Avec moins de tests, "il faudra suivre les données du réseau Obepine [qui mesure la circulation du virus dans les eaux usées], elles ne seront pas impactées pour suivre la circulation du virus au plus près", déclare Dominique Costagliola. Cette méthode, "permet de détecter à l'avance une montée ou une baisse épidémique, et c'est un indicateur non biaisé qui touche toute une population", abonde Philippe Amouyel.

Les chiffres des patients Covid-19 à l'hôpital, aux urgences comme en réanimation, sont également depuis l'arrivée du virus un signe de l'évolution épidémique, et de la gravité d'une vague. Jusque-là, les confinements et mises en place de restrictions supplémentaires ont d'ailleurs été corrélés à la surcharge de patients dans les hôpitaux.

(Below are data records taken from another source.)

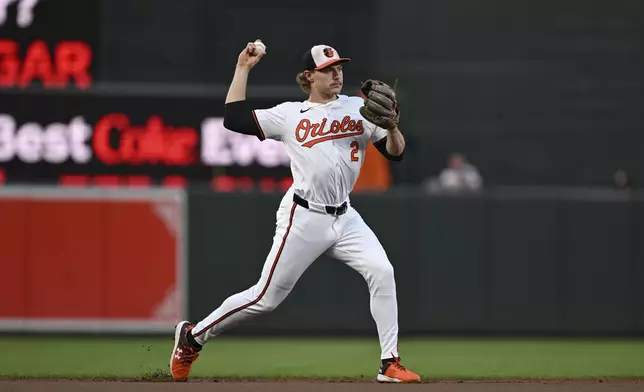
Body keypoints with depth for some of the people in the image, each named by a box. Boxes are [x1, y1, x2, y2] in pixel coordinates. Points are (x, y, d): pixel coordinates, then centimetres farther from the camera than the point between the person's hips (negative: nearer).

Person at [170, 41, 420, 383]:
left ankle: (389, 364, -10)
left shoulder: (360, 109, 9)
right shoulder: (289, 115, 3)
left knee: (381, 272, -17)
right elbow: (233, 119, -1)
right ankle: (193, 336, 16)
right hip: (303, 218, -3)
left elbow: (395, 153, 5)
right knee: (267, 297, -2)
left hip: (344, 217, 3)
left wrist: (392, 125, -16)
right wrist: (243, 69, 5)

La crainte de passer à côté de cas positifs

La crainte de ces épidémiologistes vise plutôt les personnes qui n'iront pas se faire tester en raison du coût du dépistage. Ainsi, si une personne non vaccinée a des symptômes et veut aller se faire tester gratuitement, elle doit par exemple présenter une prescription médicale, donc d'abord prendre rendez-vous chez un médecin. Pour Mircea Sofonea, ce système est une "source d'inquiétude", car il va retarder le moment du test, alors qu'une personne est contagieuse quand elle a des symptômes, "ce délai d'un ou deux jours peut être crucial".

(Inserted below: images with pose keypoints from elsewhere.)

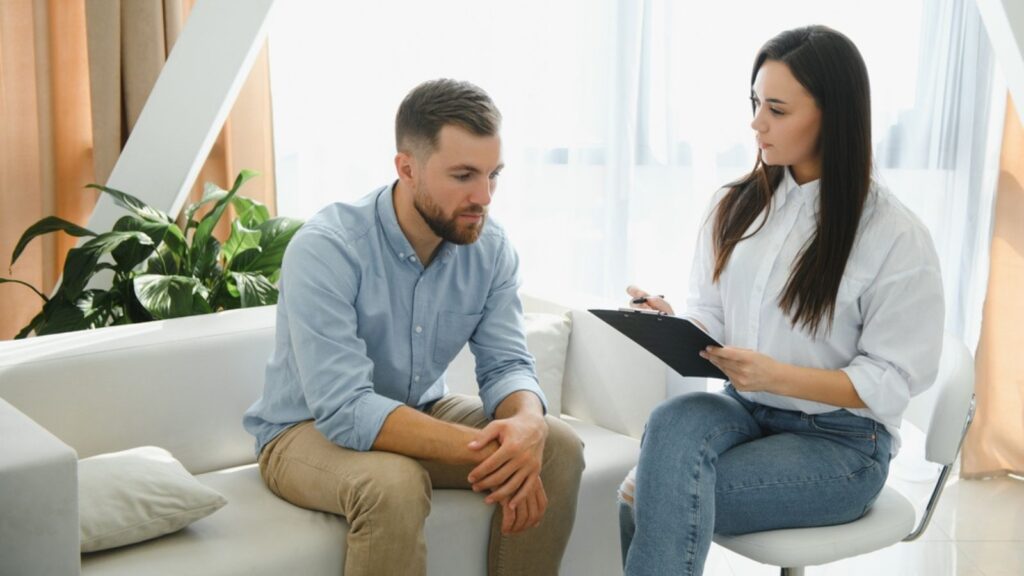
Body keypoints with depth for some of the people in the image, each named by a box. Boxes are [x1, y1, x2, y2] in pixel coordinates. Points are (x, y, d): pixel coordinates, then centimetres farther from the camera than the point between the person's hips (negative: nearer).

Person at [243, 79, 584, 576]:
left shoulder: (491, 249, -10)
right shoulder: (325, 250, -28)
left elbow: (506, 364, -11)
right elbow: (345, 410, -34)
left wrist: (527, 424, -35)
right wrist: (481, 449, -42)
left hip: (420, 414, 6)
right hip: (309, 430, -5)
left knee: (557, 447, -12)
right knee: (393, 484, -36)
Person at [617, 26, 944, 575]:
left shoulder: (896, 236, -11)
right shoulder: (734, 206, 4)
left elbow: (893, 381, -10)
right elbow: (711, 322, 8)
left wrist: (777, 376, -23)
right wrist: (671, 325, -15)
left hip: (841, 442, -4)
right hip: (743, 408, 5)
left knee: (655, 499, -27)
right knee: (674, 419, -32)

D'autre part, l'obtention d'un pass sanitaire sur présentation d'un test négatif permettait de ratisser large dans la population, et d'identifier au passage des personnes positives qui s'ignoraient, par exemple parce qu'elles étaient asymptomatiques. Avec l'arrivée du froid, que l'on sait propice à la circulation des maladies infectieuses respiratoires, ces personnes supplémentaires qui sont contaminées, mais non diagnostiquées, peuvent inquiéter.

D'ici la fin de l'année 2021, "on peut s'attendre à une reprise de la circulation virale avec la baisse des températures, le regroupement des personnes en milieu clos qui l'accompagne, et la baisse progressive de l'efficacité vaccinale contre l'infection", écrit ainsi le Conseil scientifique dans son dernier avis.